Hayhoe politely directed Zimmerman to a website that addresses such arguments, noting that the pace of change now under way is unprecedented in 8,000 years. But she remains upbeat, confident she’s nudging her audiences toward an acceptance that will one day produce a tipping point. Her reception in Midland is a case in point. Unlike Hayhoe’s ill-fated trip to the city nine years ago, today’s session ends to loud applause, and many spectators linger to shake her hand, and talk. Jack Hardy, a 78-year-old retiree, admits he wouldn’t have come if it hadn’t been organized by his church, and seems open to Hayhoe’s message. “I don’t see how anyone can deny the climate is changing,” he says.

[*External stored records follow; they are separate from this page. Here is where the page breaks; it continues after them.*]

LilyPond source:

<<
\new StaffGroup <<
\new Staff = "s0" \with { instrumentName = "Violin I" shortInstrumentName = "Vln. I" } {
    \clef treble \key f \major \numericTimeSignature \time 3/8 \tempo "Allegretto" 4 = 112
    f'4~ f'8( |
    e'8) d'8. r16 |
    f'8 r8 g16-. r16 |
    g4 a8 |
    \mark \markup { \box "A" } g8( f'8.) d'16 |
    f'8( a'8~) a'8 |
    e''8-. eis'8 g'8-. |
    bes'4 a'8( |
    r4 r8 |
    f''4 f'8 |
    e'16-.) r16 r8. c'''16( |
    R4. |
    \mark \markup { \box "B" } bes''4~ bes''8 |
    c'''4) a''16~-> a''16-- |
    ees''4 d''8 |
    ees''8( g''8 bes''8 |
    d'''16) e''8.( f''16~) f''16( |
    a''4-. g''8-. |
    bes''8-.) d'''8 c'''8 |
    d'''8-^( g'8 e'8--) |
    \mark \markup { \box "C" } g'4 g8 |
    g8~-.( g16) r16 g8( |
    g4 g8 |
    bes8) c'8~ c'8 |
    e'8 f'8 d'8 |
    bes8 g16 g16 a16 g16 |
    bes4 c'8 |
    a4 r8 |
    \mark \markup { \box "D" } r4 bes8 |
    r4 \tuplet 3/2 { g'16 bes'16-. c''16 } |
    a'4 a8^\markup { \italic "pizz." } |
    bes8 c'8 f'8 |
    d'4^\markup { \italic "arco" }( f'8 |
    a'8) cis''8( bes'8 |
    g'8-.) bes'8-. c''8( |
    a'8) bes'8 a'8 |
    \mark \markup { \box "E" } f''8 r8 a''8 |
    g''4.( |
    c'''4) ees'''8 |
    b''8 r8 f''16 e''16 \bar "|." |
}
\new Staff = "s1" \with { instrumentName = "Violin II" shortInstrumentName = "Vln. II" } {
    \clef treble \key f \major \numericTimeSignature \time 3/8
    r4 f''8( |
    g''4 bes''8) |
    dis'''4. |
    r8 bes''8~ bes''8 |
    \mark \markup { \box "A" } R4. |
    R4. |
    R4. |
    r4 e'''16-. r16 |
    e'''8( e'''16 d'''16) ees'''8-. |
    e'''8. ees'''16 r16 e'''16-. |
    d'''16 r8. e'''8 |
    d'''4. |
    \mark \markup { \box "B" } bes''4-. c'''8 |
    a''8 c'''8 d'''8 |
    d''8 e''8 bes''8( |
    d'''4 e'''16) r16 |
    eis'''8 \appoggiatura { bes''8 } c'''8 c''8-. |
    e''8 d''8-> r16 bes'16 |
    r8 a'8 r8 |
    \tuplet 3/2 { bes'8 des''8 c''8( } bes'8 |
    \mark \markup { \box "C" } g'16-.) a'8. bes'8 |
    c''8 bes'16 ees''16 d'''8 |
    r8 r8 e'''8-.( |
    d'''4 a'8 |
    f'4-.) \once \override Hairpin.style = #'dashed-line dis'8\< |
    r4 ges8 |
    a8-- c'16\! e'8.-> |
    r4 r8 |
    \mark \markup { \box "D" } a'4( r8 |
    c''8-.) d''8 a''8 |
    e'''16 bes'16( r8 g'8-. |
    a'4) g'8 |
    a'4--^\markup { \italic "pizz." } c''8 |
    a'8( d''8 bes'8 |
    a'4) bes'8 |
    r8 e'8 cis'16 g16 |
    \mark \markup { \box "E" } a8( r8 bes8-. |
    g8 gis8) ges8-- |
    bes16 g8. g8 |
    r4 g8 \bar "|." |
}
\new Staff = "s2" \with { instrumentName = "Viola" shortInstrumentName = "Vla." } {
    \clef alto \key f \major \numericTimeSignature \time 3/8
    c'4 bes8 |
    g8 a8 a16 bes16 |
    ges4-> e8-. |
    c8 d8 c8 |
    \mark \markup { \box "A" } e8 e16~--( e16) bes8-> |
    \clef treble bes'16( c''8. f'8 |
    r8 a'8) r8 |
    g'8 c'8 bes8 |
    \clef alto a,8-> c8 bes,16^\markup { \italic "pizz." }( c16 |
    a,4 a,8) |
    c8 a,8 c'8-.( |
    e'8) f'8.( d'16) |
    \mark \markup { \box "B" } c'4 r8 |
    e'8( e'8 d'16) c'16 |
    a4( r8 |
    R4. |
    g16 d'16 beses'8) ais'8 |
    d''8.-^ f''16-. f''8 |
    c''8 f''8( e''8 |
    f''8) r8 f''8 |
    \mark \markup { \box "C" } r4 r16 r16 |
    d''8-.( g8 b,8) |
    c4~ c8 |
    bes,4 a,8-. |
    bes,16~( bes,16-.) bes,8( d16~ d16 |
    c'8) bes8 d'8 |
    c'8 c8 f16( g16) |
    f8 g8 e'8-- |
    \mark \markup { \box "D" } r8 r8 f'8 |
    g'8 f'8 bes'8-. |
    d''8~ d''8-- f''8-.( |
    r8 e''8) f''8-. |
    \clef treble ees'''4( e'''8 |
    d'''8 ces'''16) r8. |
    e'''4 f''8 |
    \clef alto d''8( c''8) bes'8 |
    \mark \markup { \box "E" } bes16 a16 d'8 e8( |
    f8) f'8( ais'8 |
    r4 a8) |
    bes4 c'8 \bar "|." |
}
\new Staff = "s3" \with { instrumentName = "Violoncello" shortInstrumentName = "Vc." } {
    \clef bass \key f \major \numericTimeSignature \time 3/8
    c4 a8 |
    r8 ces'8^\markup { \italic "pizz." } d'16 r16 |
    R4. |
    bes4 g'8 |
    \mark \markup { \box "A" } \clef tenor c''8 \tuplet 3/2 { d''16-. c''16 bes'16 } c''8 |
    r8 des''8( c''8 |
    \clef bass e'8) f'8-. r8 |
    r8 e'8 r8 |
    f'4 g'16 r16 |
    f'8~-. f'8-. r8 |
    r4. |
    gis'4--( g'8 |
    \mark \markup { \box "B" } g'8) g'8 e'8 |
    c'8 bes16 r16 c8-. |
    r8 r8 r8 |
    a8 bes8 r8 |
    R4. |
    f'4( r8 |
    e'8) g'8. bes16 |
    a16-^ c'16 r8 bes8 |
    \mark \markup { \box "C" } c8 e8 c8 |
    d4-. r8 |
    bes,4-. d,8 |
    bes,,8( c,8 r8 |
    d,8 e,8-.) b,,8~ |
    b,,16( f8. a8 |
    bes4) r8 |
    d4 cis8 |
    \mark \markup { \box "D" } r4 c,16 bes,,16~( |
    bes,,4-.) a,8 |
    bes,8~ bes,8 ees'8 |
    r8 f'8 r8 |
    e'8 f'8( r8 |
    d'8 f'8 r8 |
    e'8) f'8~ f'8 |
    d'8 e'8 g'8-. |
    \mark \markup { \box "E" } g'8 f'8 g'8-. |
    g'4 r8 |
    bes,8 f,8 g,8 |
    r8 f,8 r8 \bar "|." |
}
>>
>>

Not far away stands Bob Altany, a 58-year-old petroleum geologist whose outlook could not stand in sharper contrast to colleagues who attacked Hayhoe last time she was in Midland. “I think we should stop fighting the idea of climate change, accept the science and think what we can do,” he says. “It’s been a frustrating issue for me, because people in my industry see any taxation as a direct threat to our livelihood, to our whole image of what we do.”

Altany, a Methodist, admits that the closer he gets to retirement, the freer he feels to speak about the environmental impact of his industry. “What I find hopeful is she’s using faith to convince people,” he adds. “Yes, we really do need to take action. Yes, it can do good, and that alone should motivate us. This is something God wants.”